Effects of prior hypoxia exposure, endotoxin and sleep state on arousal ability to airway obstruction in piglets: implications for sudden infant death syndrome.
Avainsanat
Abstrakti
BACKGROUND
Respiratory tract infections may be an important component in many deaths attributed to sudden infant death syndrome (SIDS), although the mechanism of involvement remains unclear.
OBJECTIVE
The hypothesis was tested that prolonged hypoxia and a thermogenic state (simulating a fever due to respiratory tract infection) would impair respiratory responsiveness to airway obstruction during sleep.
METHODS
Thirty nine piglets aged 5-7 days were exposed to 24 h of moderate hypoxia and/or a low dose of endotoxin derived from Salmonella abortus equi. Responsiveness to complete and subtotal upper airway obstruction was tested during non-rapid eye movement (NREM) and rapid eye movement (REM) sleep. The end-point for airway obstruction tests was taken as the first protective response, either arousal or initiation of mouth breathing. Responsiveness was assessed as response time and response threshold (measured as respiratory effort, i.e. esophageal pressure swing).
RESULTS
All animals demonstrated a thermogenic state following endotoxin delivery (drop in ear temperature of 5.8 +/- 0.2 degrees C and a small but significant increase in rectal temperature). Response time to subtotal airway obstruction was reduced during the heat conserving phase of the fever (thermogenesis; 2.8 +/- 0.5 s compared to 4.3 +/- 0.7 s during pre-endotoxin tests), but markedly increased during the recovery period (20.3 +/- 5.1 compared to 14.0 +/- 2.5 s pre-endotoxin) in NREM sleep. Response threshold was not significantly affected by either endotoxin or hypoxia in NREM sleep.

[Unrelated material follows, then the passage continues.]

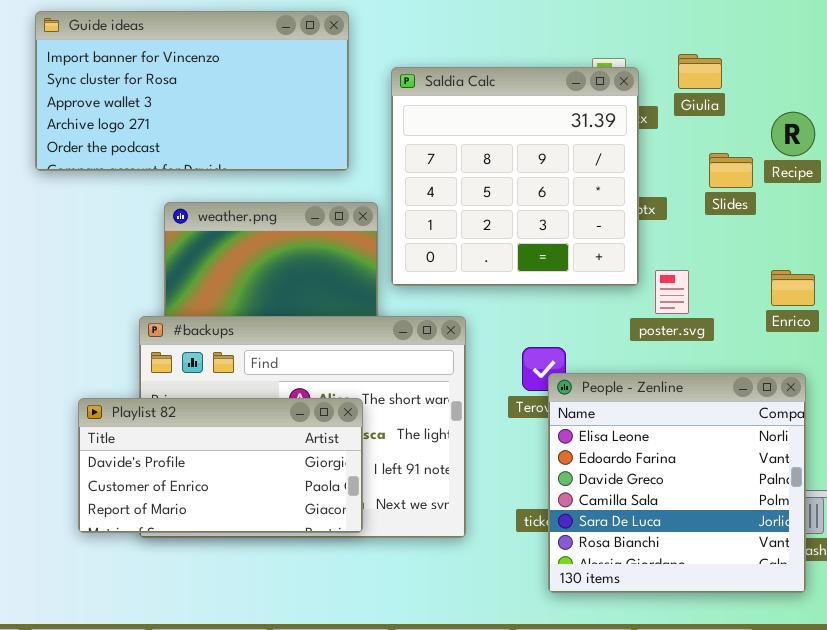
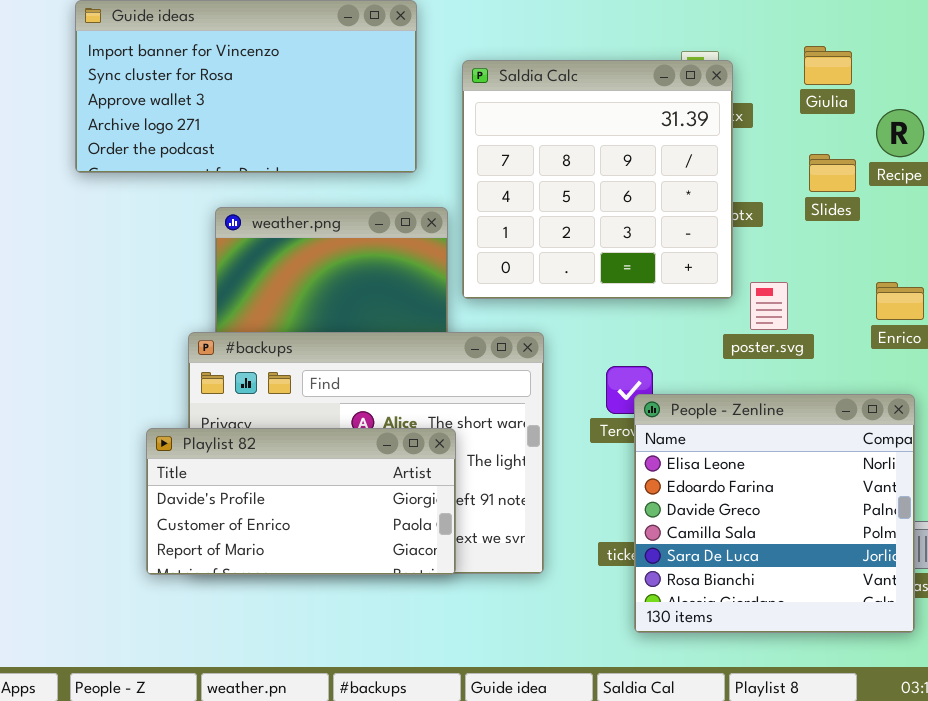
Giulia: [678,54,722,89] -> [804,46,852,85], moved
Playlist 82: [78,398,363,533] -> [146,428,456,575], moved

Respiratory responsiveness to subtotal obstruction was markedly reduced during REM sleep (response time 40.3 +/- 10.9 s compared to 14.7 +/- 2.2 s in NREM; response threshold -14.0 +/- 1.3 mm Hg compared to -11.7 +/- 1.0 mm Hg in NREM).
CONCLUSIONS
This study has demonstrated in a neonatal animal model that respiratory responsiveness to airways obstruction is delayed during recovery from fever. The findings may have implications for the human infant recovering from a respiratory illness.